DATA EXTRACT Block Start

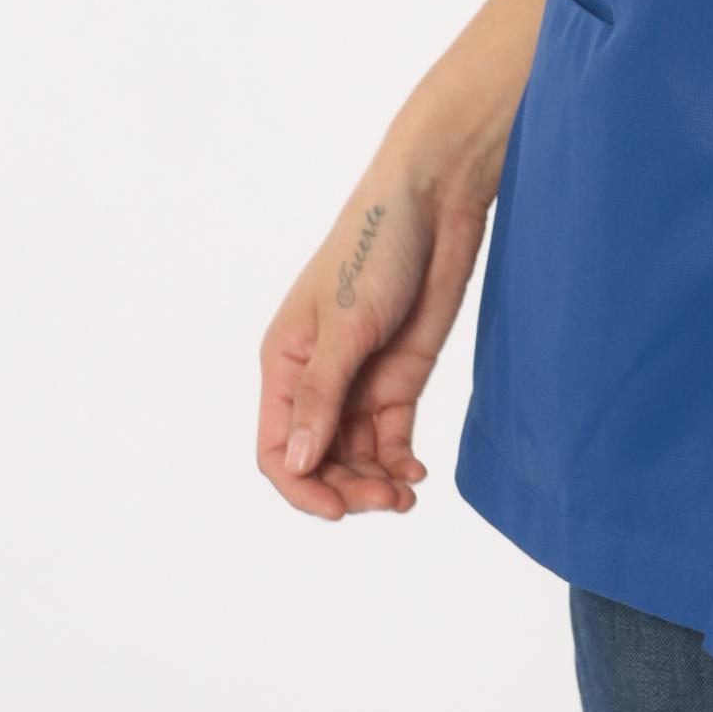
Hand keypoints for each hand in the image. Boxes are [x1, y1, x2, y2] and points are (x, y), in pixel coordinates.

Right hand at [256, 153, 487, 521]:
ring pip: (356, 454)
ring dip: (375, 480)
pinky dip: (399, 460)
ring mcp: (360, 380)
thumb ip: (322, 395)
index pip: (277, 447)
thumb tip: (297, 463)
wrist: (435, 202)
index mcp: (285, 363)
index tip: (338, 509)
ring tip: (406, 495)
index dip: (301, 486)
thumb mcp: (346, 323)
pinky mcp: (400, 376)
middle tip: (386, 501)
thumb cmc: (377, 247)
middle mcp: (317, 379)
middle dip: (346, 487)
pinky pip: (391, 435)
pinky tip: (416, 475)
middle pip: (319, 459)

DATA EXTRACT Block End

The span to give again runs from the line with "wrist: (435, 202)" through the last line of the records above; reproduce it exactly and nothing more.

== TASK RESULT ==
wrist: (435, 202)
index mcp: (285, 363)
index tip: (338, 509)
ring tip: (406, 495)
index dip: (301, 486)
thumb mcp: (346, 323)
pinky mcp: (400, 376)
middle tip: (386, 501)
thumb cmc: (377, 247)
middle mcp: (317, 379)
middle dip: (346, 487)
pinky pip: (391, 435)
pinky tip: (416, 475)
middle pip: (319, 459)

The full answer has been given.